Although we can expect tens to hundreds of cores on a die within this decade, corresponding increases in communication bandwidth and energy efficiency are also required to improve overall application performance. Our colleagues at MIT and Cornell developed novel monolithic silicon-photonic devices that can potentially provide immense bandwidth density at low energy and low cost. We investigated how to leverage this technology to implement manycore processor-to-DRAM networks [IEEE-MICRO'09], low-diameter non-blocking networks for global on-chip communication [NOCS'09], and DRAM memory channels [ISCA'10]; and we developed design guidelines for building future networks [JETCAS'12,Springer'13]. I organized a Workshop on the Interaction between Nanophotonic Devices and Systems at MICRO-42 to help bring together device-level and system-level researchers to talk about their work and to share their experiences with this emerging technology [WINDS'10].

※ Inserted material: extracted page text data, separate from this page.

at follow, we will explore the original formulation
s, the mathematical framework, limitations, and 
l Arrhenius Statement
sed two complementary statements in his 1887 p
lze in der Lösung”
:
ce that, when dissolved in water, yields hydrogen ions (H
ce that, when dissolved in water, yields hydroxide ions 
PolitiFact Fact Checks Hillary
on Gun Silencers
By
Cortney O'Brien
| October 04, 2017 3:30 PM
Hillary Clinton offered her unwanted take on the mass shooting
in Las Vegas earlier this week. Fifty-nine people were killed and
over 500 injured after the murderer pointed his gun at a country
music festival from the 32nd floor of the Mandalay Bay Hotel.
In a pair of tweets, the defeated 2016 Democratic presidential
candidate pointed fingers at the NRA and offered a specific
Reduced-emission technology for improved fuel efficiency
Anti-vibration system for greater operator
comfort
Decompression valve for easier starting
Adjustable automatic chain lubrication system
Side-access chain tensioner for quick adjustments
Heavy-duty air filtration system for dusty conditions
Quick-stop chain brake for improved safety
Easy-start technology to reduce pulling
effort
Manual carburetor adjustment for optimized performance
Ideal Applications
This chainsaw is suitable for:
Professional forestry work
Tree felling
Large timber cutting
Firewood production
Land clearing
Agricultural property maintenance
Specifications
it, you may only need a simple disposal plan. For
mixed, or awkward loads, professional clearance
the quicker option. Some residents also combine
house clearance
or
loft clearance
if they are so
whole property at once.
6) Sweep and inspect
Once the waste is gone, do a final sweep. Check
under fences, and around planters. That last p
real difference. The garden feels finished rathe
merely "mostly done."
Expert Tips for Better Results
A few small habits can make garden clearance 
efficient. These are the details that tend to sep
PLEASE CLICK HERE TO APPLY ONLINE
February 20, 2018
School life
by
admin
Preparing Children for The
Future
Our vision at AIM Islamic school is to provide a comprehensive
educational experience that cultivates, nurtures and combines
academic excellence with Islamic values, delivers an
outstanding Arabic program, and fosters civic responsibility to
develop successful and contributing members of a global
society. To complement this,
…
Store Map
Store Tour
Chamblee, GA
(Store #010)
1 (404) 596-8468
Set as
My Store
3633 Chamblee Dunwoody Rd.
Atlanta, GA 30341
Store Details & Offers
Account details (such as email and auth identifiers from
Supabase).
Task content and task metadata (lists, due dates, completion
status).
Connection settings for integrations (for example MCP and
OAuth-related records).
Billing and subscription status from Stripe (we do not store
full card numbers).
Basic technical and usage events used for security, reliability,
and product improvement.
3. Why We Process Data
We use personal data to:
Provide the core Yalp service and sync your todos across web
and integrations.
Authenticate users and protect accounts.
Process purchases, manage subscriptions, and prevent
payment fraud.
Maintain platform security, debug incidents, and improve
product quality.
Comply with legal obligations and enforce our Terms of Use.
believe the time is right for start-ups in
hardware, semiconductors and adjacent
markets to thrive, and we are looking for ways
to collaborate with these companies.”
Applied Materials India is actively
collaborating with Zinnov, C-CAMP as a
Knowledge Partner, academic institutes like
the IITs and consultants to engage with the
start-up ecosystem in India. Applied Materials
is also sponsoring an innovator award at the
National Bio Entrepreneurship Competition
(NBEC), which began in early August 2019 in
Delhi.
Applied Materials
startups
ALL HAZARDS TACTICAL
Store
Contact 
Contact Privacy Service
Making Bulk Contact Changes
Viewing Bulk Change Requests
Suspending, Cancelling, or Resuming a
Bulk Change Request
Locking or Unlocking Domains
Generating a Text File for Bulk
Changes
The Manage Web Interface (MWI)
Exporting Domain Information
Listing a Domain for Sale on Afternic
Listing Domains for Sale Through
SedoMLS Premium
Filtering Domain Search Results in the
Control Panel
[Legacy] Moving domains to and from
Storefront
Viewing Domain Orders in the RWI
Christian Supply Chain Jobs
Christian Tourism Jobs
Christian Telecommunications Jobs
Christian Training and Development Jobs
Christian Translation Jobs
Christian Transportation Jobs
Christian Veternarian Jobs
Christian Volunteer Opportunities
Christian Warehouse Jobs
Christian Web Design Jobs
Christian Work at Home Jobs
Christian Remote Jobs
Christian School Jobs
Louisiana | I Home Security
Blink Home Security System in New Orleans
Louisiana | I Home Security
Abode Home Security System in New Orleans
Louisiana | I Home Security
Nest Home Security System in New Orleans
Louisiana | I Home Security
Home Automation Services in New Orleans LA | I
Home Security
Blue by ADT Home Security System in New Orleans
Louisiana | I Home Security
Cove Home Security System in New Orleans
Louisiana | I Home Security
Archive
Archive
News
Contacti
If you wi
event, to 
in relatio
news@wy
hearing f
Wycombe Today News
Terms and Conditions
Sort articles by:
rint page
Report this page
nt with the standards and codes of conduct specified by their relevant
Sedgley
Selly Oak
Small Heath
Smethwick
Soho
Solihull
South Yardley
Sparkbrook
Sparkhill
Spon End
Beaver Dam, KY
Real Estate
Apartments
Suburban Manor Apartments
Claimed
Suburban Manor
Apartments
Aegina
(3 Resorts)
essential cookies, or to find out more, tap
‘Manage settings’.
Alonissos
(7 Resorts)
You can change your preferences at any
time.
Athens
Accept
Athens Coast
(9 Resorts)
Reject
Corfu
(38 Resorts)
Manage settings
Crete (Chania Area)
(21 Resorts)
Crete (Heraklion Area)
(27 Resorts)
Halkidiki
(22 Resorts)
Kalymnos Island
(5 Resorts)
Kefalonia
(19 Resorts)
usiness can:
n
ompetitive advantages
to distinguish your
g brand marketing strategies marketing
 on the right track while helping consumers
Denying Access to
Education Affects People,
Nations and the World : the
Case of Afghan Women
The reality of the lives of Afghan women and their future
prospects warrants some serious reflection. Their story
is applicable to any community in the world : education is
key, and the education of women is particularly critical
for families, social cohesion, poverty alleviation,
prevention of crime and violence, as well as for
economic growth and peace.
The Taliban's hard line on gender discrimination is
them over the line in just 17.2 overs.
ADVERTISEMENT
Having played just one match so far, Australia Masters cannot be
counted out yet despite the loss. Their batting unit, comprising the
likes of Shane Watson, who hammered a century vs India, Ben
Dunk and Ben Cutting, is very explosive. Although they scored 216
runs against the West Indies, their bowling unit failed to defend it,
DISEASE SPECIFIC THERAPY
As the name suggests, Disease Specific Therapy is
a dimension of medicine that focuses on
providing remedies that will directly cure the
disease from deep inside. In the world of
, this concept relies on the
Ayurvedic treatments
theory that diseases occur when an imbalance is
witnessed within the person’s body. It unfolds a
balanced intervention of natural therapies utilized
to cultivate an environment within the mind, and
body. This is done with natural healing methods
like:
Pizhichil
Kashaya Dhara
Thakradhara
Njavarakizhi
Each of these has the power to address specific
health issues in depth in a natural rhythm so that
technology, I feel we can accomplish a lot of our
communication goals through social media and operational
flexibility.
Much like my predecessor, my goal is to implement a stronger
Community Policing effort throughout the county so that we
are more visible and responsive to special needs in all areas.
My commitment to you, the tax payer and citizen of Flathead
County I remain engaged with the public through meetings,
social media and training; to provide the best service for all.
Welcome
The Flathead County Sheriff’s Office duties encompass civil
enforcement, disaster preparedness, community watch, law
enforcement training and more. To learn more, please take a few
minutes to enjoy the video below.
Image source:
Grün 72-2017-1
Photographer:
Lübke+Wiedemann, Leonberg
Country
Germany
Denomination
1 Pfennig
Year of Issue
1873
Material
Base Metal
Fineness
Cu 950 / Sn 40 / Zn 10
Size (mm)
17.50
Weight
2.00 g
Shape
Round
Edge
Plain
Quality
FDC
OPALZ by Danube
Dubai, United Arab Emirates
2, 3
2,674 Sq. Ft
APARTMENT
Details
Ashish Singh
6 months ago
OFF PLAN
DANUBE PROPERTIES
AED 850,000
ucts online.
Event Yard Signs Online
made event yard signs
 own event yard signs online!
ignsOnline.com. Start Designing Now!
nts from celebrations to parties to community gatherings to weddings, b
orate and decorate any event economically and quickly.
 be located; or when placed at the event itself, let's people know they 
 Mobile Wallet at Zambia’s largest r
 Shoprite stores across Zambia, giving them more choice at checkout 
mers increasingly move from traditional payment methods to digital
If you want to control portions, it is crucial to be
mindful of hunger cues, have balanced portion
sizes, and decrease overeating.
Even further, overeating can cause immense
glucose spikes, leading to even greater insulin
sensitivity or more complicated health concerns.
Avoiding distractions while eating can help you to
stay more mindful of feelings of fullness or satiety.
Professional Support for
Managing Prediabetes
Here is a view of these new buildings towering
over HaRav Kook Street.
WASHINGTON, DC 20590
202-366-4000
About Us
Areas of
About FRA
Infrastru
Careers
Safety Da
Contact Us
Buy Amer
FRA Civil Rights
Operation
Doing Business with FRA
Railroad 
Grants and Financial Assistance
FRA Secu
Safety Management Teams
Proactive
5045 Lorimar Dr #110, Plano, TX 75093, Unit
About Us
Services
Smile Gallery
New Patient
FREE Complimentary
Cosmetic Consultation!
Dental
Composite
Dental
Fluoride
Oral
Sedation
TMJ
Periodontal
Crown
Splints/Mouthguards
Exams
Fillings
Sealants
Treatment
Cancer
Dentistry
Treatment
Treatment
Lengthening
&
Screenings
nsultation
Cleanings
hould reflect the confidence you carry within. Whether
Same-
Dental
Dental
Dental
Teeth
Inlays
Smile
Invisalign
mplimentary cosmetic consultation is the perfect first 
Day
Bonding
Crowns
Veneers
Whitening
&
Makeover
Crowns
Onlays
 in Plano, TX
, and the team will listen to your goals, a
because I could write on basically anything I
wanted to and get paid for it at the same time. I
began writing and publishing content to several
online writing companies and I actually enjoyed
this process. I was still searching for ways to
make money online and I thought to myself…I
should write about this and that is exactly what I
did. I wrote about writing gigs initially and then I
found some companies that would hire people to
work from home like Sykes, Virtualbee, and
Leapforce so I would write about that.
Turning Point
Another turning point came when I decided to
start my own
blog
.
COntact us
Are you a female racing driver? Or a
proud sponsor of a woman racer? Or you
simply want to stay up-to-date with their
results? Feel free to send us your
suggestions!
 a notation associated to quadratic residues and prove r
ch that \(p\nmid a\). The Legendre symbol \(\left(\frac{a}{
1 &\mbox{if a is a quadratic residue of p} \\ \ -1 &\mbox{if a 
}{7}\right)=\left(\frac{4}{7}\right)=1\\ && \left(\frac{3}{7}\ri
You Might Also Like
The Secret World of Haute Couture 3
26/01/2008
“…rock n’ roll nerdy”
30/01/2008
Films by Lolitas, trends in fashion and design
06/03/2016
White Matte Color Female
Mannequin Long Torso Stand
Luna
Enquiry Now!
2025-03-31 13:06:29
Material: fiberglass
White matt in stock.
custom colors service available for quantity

Vector-Thread Architectures


Vector-threading (VT) is a new architectural design pattern that attempts to combine the efficiency of vector architectures with the flexibility of multithreaded execution [ISCA'04,MICRO'04]. The VT pattern includes a control thread that manages its own array of microthreads. The control thread uses vector memory instructions to efficiently move data and vector fetch instructions to broadcast scalar instructions to all microthreads, which are then executed in lockstep. These vector mechanisms are complemented by the ability for each microthread to direct its own control flow. To help validate our initial ideas we designed and fabricated the Scale VT Processor, a prototype for embedded applications implemented in a TSMC 0.18um process [TODAES'08]. Scale includes a RISC control processor and a four-lane vector unit that can execute 16 operations per cycle and supports up to 128 active threads. The 16 sq mm chip runs at 260 MHz while consuming 0.4–1.1 W across a range of kernels. This early VT work was selected as an IEEE Micro Top Pick in 2004 and a DAC/ISSCC Student Design Contest Winner in 2007. Our later work studied techniques for simplifying VT architectures through a unified control-/micro-thread instruction set, a microarchitecture based on minimal changes to a standard vector-SIMD implementation, and an explicitly data-parallel C++ programming methodology [ISCA'11,TOCS'13].

Synthetic Biology


Synthetic biology studies how to build artificial biological systems for engineering applications using classic engineering techniques such as abstraction, modeling, simulation, incremental testing, and modular design. My interest in this field developed from participating in the very first iGEM competition in 2004. Our team attempted to build synchronized chemotactic oscillators [iGEM-Proposal'04,iGEM-Presentation'04], and during the summer I did some preliminary work on modeling a Lux/AiiA relaxation oscillator [Personal-Memo'04]. Those experiences motivated a study on using zinc-finger and leucine-zipper protein domains to create scalable cellular logic technologies [NSC'04]. I continued to follow the field and worked with colleagues at UC Berkeley on efficient algorithms for the assembly of standard biological parts [NAR'10].